Allí dentro había un banco de madera muy ancho y bastante largo, una bacita llena de agua humeante, cadenas y ganchos que colgaban del techo, hombres con monos azules y botas de goma y mi tío Pepe vestido igual que los demás y con un cuchillo estrecho, largo y que parecía consistente en una de sus manos. Estaba también mi madre con un balde en una mano y un cucharón de madera en la otra. Durante todo este tiempo el cerdo no había parado de chillar. Los que lo bajaban, con la ayuda de algún otro que estaba en el garaje, lo tumbaron de costado en el banco y lo sujetaron con fuerza. Mi tío Pepe se abrió camino entre aquella gente lanzando alguna orden imprevista en tono imperativo, un tono que sólo se le consentiría a los sabios del Areópago o a los chamanes de la tribu, un tono, se desprendía por su actitud y la de los otros, que era el propio de una voz con autoridad. Los demás se reprochaban en tono febril, impaciente, un tono que era consecuencia de la prisa del momento, de la emoción o de vayan a saber ustedes qué, alguna que otra cosa: “¡Agarra bien ahí, joder!; ¡Esa pata, hostia, esa pata!” Entonces, casi de improvisto, mi tío Pepe, con un gesto experto hundió aquel cuchillo largo transversalmente en lo que yo diría que era el cuello del cerdo –si es que los cerdos tienen cuello- y se veía por la trayectoria que buscaba el corazón. Cuando, con otro gesto no menos experto, lo sacó, la sangre saltó en un chorro muy abundante. Rápidamente mi madre puso el balde para recoger aquella sangre que salía aún viva y, a medida que iba cayendo, ella removía sin parar con el cucharón de madera. Para entonces los gañidos del animal eran de una intensidad desgarradora y yo estaba como clavado en mi sitio. Algo en mi interior me decía que no debería estar contemplando aquello, pero al mismo tiempo algo me impedía moverme, algo me impedía siquiera parpadear. La sangre, con ritmo de respiración desesperada, manaba y se contraía con cada chillido del animal. Era un espectáculo pavoroso, con una puesta en escena que de alguna manera me había hecho entender instintivamente aquella metáfora de la condición humana, aquel ritual que mezclaba el horror de la muerte con la necesidad de la subsistencia. Fue todo lo que me dio tiempo a ver. No supe de dónde había salido la mano que me tiraba de la oreja hasta que oí a mi hermana Josefina regañándome y arrastrándome sin contemplaciones hacia el interior de la casa.
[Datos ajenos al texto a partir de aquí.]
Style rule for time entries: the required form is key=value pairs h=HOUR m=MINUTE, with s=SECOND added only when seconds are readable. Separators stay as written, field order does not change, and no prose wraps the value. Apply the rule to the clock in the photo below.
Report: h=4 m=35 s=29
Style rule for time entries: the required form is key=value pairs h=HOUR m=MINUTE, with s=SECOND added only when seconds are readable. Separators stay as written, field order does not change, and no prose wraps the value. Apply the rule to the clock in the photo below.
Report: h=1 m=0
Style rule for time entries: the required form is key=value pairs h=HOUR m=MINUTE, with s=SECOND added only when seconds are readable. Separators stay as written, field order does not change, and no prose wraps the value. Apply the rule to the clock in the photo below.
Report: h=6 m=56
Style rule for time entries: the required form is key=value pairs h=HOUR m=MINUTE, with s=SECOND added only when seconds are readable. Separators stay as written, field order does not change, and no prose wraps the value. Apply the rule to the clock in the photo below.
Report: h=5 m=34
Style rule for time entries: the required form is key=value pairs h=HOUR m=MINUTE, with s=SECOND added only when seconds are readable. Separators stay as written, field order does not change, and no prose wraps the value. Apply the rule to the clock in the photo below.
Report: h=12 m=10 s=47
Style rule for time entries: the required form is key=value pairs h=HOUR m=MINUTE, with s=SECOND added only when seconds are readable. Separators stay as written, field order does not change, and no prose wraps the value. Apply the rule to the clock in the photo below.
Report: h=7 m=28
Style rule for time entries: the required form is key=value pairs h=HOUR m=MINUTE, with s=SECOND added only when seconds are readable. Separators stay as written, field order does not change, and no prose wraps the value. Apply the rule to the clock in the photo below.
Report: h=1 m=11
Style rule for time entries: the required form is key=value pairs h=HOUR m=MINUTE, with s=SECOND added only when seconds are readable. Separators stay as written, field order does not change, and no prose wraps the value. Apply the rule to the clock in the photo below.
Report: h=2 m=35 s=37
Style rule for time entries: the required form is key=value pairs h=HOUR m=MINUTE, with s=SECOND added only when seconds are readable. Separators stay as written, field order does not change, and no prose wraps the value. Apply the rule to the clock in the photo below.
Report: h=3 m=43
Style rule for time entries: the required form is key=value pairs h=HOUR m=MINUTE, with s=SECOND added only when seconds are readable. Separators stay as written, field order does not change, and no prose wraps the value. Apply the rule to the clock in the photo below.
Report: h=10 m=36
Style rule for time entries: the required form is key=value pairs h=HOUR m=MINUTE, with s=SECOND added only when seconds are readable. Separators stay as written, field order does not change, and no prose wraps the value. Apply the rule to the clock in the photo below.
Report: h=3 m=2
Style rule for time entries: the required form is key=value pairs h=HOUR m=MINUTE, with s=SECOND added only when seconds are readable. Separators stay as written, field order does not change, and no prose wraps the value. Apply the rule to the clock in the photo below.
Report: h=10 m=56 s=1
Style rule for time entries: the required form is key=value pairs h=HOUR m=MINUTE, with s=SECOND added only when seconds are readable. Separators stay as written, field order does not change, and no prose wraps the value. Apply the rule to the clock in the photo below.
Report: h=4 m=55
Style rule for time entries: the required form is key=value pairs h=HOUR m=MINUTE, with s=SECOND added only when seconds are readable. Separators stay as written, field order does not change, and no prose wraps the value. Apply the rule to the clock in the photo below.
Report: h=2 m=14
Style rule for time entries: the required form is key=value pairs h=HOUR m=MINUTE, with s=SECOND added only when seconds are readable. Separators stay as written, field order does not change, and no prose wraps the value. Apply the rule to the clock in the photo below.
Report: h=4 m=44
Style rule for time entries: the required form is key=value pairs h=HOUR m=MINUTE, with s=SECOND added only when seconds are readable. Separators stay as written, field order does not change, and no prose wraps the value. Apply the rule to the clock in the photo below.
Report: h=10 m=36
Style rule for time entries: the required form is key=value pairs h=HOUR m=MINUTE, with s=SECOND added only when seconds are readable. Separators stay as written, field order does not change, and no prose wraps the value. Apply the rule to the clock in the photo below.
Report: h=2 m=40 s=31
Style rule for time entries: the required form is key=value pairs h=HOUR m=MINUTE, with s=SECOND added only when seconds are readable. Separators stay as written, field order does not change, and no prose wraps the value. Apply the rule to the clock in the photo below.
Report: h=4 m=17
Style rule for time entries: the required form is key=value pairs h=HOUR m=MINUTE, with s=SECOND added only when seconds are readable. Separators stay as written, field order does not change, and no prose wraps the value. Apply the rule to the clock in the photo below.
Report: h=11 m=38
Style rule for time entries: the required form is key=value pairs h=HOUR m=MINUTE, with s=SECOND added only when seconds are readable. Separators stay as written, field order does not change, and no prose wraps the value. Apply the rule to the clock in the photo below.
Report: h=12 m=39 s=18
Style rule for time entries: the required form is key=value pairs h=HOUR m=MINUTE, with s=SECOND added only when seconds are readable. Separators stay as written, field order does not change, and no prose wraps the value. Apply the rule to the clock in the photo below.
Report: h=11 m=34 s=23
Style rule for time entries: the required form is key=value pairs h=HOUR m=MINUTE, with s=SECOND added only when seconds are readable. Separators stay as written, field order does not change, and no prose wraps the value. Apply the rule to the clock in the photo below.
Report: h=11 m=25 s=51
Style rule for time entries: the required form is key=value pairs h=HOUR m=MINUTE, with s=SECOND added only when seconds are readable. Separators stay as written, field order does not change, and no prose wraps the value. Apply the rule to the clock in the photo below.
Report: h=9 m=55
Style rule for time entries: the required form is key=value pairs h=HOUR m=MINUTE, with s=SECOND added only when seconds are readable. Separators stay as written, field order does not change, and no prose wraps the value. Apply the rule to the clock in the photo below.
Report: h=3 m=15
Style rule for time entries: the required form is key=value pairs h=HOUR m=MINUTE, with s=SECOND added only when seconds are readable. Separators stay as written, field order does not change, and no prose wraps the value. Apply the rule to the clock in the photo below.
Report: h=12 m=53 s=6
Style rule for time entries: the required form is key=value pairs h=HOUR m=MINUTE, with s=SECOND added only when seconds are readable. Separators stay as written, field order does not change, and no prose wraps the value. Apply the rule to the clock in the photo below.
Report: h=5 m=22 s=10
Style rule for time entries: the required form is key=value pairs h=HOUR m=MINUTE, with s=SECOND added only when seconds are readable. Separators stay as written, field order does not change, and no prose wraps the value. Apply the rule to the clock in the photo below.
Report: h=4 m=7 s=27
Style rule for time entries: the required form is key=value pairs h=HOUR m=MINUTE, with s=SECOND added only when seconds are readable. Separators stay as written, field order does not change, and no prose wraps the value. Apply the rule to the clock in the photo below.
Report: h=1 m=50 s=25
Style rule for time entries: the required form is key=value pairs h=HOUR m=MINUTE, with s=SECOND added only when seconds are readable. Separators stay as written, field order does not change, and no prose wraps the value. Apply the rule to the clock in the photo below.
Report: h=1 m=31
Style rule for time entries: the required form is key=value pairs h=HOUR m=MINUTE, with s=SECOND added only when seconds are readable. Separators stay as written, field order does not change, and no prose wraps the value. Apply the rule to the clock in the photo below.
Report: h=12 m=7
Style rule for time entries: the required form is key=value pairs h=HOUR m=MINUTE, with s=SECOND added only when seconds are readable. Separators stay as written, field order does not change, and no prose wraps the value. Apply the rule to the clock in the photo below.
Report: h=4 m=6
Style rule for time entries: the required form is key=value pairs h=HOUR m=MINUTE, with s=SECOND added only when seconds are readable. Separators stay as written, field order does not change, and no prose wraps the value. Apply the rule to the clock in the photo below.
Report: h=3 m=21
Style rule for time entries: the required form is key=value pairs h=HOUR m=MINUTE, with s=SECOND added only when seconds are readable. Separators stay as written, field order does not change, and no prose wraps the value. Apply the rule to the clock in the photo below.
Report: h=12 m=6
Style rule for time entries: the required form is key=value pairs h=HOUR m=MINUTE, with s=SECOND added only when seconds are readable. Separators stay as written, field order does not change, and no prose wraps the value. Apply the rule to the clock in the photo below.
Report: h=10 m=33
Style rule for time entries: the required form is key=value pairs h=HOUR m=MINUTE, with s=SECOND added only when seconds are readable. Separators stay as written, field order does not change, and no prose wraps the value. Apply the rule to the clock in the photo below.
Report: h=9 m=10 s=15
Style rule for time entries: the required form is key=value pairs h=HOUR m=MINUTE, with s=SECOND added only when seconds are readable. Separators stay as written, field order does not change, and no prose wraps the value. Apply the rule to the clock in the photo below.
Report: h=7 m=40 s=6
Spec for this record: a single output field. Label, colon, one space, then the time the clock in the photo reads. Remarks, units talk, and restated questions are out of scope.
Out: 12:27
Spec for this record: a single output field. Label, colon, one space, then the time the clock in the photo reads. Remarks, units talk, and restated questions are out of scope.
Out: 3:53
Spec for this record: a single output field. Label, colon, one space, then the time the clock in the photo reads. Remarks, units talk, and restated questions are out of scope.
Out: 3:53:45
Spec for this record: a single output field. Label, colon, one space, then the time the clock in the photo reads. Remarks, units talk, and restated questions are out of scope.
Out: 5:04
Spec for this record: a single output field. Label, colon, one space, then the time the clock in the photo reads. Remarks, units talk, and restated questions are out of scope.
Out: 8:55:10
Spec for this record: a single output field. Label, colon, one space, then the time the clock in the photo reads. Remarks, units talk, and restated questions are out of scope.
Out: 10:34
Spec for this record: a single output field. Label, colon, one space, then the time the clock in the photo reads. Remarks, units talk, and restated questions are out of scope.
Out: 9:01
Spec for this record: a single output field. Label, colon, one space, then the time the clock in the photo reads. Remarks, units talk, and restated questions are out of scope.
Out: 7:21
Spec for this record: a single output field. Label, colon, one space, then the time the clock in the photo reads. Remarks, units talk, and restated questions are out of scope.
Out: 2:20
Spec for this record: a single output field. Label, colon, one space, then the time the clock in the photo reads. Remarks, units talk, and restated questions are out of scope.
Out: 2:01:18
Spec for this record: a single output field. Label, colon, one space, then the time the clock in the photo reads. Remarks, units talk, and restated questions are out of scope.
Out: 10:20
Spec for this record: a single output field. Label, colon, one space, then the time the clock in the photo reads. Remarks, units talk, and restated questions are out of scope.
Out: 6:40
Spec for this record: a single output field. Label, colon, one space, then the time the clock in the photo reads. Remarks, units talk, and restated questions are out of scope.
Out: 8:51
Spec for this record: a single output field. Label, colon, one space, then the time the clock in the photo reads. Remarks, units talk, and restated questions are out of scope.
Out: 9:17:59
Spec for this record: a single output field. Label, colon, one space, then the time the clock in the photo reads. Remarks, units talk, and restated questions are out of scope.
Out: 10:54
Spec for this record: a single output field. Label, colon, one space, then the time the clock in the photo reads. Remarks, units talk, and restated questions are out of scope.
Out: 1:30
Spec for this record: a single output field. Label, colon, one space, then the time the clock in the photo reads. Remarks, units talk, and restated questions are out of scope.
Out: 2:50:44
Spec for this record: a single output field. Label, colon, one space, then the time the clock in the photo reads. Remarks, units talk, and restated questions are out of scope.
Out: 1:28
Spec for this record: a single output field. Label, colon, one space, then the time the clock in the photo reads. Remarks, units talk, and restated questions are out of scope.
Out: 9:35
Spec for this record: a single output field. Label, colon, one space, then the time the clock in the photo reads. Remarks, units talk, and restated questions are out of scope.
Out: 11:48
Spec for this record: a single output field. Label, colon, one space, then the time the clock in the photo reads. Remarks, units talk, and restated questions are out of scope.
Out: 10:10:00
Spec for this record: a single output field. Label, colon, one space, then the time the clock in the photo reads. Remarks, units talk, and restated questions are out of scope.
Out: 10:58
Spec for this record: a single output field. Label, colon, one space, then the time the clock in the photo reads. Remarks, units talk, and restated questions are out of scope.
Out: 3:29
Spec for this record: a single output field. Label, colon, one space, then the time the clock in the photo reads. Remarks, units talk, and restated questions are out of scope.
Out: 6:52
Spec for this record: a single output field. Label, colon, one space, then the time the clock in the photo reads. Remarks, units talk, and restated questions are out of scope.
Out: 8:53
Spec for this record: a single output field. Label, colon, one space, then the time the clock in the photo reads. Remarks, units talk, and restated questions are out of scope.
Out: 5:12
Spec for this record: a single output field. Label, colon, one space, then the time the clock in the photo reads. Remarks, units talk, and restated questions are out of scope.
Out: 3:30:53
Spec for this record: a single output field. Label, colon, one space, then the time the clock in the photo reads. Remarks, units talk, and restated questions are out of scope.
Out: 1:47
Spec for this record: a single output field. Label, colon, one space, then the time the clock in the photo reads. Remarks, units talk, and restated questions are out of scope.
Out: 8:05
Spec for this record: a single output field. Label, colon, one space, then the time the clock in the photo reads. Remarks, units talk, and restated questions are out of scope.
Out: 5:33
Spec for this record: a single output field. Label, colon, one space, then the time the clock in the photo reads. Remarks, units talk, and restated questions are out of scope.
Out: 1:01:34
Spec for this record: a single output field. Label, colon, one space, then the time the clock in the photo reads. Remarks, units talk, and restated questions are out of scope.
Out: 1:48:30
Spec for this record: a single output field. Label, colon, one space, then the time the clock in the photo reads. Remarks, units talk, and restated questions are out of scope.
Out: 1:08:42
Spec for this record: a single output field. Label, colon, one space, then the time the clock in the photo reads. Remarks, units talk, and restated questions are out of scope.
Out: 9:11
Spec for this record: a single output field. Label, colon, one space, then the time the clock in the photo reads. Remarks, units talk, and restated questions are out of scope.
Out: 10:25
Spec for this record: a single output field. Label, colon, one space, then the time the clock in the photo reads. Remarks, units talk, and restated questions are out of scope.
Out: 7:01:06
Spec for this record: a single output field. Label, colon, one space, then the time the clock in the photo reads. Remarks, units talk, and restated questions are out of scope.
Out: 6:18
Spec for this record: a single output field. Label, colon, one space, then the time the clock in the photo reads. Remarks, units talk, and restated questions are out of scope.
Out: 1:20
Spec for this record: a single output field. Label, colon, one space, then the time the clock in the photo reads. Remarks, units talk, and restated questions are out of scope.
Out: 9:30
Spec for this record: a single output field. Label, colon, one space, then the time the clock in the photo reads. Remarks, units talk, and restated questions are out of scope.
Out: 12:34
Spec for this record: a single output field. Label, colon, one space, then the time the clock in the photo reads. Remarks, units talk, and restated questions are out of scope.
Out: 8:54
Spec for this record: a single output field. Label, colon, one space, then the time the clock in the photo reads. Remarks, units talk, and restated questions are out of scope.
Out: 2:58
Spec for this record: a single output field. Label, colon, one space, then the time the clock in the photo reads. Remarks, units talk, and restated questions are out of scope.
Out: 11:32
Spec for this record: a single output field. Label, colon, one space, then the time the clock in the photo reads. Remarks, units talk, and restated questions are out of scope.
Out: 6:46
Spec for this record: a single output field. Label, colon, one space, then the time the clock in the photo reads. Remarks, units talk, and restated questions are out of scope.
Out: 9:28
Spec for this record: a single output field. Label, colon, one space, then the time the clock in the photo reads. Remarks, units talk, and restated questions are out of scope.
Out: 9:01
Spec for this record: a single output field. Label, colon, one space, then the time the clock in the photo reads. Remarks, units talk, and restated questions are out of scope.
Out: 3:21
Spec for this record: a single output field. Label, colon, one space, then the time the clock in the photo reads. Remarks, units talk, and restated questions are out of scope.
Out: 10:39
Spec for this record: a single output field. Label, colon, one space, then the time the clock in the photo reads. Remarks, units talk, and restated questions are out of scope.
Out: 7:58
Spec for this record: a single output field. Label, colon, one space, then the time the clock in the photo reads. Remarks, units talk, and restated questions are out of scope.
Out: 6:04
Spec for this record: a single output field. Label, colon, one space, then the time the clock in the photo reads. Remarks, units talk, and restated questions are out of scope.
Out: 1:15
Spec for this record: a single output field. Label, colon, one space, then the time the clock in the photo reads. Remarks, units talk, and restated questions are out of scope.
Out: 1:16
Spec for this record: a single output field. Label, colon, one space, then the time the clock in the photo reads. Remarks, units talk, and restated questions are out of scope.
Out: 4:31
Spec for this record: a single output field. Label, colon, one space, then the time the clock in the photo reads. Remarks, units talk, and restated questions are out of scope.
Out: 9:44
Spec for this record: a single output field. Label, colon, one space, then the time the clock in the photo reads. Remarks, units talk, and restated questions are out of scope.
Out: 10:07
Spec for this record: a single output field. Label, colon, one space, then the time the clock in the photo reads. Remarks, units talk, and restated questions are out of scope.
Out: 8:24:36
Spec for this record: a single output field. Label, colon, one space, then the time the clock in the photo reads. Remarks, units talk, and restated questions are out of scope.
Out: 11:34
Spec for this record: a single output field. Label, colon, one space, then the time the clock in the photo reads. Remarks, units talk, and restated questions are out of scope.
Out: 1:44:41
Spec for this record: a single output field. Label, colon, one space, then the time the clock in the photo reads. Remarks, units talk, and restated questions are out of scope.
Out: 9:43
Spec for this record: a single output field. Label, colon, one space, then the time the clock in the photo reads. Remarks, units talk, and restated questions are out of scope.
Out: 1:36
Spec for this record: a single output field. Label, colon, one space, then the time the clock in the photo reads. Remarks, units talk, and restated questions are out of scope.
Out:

Quevedo íntimo. Por Francisco Alba. 20/04/2009
No recuerdo la orden religiosa a la que pertenecía el monasterio donde Quevedo fue a pasar los últimos días de su vida, ya quebrantado y enfermo, y donde murió en 1645. Hoy ese lugar es un hospedaje en el pueblo manchego de Villanueva de los Infantes, en mitad del Campo de Montiel. Quevedo acudió a recibir los cuidados de los religiosos desde su señorío en la Torre de Juan Abad, un pueblo que está a unos 15 kilómetros al sur de Villanueva. De la visita a esta aldea recuerdo la voz del vendedor de ajos amplificada por un altavoz. Con una furgoneta recorría las calles de ese pueblo fantasma. Los vecinos dormían la siesta infinita del mediodía manchego: “venga mis parroquianas, que ha llegado el ajero. Traigo ajos hermosos.”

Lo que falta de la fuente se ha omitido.